**WHAT YOU NEED TO DO:** Print, exactly as they stand, the lines from the start of the listing to the line containing "Australia’s armed forces in decades. And…", inclusive.

**SOURCE MATERIAL:**
....
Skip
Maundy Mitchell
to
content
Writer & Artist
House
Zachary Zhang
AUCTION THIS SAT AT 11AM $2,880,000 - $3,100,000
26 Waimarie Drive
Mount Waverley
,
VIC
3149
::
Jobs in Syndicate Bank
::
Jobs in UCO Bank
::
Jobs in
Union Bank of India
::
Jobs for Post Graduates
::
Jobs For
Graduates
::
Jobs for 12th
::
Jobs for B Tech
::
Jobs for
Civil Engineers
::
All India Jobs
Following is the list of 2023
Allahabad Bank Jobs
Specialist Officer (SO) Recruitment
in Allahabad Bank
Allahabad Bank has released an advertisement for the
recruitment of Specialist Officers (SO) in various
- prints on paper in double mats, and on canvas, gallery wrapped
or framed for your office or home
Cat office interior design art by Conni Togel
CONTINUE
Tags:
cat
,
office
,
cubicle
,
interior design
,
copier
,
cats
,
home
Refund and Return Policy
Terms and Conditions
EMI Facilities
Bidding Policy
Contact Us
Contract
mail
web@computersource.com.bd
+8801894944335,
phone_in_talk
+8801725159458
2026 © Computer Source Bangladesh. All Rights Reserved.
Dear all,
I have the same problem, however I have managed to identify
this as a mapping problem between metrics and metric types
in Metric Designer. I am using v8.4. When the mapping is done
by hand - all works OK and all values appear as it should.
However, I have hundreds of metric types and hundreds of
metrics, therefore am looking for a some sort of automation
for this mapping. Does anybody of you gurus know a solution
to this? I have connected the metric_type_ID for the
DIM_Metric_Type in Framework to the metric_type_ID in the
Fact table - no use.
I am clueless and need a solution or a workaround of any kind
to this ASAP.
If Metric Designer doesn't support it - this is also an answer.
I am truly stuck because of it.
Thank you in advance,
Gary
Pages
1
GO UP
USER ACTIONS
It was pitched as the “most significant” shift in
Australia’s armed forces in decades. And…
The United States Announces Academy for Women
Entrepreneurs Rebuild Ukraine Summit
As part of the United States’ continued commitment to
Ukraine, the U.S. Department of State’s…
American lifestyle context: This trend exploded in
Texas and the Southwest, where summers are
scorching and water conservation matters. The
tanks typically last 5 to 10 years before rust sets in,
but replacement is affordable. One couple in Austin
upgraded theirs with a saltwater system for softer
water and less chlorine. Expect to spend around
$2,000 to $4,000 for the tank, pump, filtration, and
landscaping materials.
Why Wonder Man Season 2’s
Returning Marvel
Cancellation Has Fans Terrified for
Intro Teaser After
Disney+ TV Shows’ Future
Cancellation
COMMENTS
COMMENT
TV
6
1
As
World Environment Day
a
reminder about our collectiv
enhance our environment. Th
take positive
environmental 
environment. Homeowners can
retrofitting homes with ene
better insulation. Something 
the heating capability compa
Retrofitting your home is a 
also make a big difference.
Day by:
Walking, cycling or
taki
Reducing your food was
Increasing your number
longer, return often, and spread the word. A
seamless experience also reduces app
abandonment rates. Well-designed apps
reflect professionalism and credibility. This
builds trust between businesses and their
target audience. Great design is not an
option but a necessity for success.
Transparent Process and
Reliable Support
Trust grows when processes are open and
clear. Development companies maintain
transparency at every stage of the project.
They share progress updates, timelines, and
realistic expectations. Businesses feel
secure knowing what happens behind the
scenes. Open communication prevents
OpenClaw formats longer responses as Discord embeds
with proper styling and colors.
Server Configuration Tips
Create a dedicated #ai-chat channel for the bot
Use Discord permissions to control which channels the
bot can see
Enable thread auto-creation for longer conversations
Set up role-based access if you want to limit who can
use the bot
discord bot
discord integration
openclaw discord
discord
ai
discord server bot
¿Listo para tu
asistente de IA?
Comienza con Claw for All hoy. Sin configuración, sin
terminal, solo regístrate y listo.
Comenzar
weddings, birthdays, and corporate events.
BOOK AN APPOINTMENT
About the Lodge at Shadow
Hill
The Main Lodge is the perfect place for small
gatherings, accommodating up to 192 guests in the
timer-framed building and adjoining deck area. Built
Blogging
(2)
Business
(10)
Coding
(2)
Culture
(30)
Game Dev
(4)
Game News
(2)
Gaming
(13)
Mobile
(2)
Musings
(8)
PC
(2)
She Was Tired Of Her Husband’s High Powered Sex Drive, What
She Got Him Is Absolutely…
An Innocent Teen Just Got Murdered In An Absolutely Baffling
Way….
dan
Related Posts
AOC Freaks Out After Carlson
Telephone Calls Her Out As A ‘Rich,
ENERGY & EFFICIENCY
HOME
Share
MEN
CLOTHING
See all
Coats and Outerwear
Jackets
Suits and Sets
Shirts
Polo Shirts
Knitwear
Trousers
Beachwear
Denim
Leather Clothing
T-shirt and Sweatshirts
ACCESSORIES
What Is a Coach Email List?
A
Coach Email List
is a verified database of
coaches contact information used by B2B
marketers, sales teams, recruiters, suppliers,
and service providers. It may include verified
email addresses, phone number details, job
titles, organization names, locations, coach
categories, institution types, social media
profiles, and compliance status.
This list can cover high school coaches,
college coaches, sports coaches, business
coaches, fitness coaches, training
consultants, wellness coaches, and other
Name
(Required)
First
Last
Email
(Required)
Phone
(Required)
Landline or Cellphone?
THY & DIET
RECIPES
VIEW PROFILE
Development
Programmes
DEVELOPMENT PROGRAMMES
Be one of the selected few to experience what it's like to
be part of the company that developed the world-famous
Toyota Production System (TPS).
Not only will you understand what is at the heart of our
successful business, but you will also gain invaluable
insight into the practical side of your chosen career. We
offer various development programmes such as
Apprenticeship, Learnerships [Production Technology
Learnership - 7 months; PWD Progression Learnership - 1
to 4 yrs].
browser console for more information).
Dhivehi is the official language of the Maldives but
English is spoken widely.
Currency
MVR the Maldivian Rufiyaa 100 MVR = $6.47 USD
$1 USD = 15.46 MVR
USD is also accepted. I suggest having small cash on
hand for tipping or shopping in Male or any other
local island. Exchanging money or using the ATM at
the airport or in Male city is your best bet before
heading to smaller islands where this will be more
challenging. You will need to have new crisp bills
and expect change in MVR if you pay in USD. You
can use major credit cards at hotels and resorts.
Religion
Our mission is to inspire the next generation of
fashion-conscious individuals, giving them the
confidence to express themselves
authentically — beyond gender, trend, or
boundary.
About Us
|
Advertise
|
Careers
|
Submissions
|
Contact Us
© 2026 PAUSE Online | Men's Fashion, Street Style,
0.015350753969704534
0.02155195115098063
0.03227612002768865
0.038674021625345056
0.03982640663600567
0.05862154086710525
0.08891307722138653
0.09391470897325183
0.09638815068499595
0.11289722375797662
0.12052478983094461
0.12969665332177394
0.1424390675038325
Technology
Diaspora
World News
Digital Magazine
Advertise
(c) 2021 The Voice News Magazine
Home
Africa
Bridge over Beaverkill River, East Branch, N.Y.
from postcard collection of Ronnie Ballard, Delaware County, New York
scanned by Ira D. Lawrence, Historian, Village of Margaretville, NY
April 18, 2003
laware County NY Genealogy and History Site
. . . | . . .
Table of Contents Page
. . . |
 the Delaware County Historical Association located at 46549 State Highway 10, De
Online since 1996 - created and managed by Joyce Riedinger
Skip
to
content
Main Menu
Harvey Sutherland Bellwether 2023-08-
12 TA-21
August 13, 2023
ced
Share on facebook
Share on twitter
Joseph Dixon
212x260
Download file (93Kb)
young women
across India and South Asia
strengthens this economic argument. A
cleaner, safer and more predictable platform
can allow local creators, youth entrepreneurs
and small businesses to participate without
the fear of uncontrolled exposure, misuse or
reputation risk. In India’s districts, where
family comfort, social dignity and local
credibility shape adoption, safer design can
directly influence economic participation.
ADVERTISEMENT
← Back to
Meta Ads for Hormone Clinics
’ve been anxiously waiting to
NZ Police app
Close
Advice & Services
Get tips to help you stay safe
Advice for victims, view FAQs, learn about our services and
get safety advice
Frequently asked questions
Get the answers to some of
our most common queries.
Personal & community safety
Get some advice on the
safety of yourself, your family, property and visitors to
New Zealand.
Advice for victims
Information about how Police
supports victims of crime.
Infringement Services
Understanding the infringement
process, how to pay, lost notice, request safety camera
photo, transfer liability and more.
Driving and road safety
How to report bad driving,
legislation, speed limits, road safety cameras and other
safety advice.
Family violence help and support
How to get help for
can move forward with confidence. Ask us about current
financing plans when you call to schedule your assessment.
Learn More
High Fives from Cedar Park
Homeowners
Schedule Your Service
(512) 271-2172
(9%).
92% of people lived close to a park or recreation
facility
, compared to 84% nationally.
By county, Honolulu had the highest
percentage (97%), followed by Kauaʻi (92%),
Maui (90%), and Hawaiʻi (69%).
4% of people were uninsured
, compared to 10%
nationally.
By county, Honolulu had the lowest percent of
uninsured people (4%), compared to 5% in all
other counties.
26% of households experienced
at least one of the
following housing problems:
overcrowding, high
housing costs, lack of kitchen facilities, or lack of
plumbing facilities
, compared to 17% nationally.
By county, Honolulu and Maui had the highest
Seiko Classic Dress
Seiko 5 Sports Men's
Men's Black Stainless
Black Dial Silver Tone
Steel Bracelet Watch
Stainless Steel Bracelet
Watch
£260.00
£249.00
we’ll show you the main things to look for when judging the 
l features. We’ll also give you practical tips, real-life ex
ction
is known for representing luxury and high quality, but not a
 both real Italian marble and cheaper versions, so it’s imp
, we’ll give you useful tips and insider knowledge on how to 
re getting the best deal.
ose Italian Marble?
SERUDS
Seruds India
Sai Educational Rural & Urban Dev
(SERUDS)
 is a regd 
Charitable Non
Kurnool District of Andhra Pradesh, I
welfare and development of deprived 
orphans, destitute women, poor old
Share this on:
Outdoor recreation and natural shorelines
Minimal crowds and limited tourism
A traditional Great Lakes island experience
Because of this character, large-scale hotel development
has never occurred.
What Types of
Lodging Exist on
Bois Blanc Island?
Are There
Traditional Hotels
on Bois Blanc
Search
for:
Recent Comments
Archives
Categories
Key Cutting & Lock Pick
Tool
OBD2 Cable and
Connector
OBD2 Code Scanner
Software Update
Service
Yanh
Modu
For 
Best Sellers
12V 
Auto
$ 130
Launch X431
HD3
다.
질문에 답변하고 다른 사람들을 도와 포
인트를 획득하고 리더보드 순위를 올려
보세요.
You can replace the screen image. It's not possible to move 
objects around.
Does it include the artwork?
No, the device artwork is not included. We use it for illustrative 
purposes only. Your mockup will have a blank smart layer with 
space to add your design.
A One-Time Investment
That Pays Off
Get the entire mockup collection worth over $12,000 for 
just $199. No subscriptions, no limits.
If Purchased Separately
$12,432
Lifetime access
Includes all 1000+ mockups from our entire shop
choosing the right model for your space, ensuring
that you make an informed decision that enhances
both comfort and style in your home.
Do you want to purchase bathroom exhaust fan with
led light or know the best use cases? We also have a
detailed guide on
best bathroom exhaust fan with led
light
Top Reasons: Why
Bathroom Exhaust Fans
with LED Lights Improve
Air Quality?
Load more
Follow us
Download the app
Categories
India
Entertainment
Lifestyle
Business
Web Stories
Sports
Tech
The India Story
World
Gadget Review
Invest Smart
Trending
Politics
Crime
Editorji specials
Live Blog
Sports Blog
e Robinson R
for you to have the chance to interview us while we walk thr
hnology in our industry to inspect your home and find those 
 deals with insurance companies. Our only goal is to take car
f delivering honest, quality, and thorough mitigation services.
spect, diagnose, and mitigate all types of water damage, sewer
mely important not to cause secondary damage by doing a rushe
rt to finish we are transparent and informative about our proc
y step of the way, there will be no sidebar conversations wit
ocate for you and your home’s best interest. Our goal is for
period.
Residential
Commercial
....
**PROBLEM SOLUTION:**
Skip
Maundy Mitchell
to
content
Writer & Artist
House
Zachary Zhang
AUCTION THIS SAT AT 11AM $2,880,000 - $3,100,000
26 Waimarie Drive
Mount Waverley
,
VIC
3149
::
Jobs in Syndicate Bank
::
Jobs in UCO Bank
::
Jobs in
Union Bank of India
::
Jobs for Post Graduates
::
Jobs For
Graduates
::
Jobs for 12th
::
Jobs for B Tech
::
Jobs for
Civil Engineers
::
All India Jobs
Following is the list of 2023
Allahabad Bank Jobs
Specialist Officer (SO) Recruitment
in Allahabad Bank
Allahabad Bank has released an advertisement for the
recruitment of Specialist Officers (SO) in various
- prints on paper in double mats, and on canvas, gallery wrapped
or framed for your office or home
Cat office interior design art by Conni Togel
CONTINUE
Tags:
cat
,
office
,
cubicle
,
interior design
,
copier
,
cats
,
home
Refund and Return Policy
Terms and Conditions
EMI Facilities
Bidding Policy
Contact Us
Contract
mail
web@computersource.com.bd
+8801894944335,
phone_in_talk
+8801725159458
2026 © Computer Source Bangladesh. All Rights Reserved.
Dear all,
I have the same problem, however I have managed to identify
this as a mapping problem between metrics and metric types
in Metric Designer. I am using v8.4. When the mapping is done
by hand - all works OK and all values appear as it should.
However, I have hundreds of metric types and hundreds of
metrics, therefore am looking for a some sort of automation
for this mapping. Does anybody of you gurus know a solution
to this? I have connected the metric_type_ID for the
DIM_Metric_Type in Framework to the metric_type_ID in the
Fact table - no use.
I am clueless and need a solution or a workaround of any kind
to this ASAP.
If Metric Designer doesn't support it - this is also an answer.
I am truly stuck because of it.
Thank you in advance,
Gary
Pages
1
GO UP
USER ACTIONS
It was pitched as the “most significant” shift in
Australia’s armed forces in decades. And…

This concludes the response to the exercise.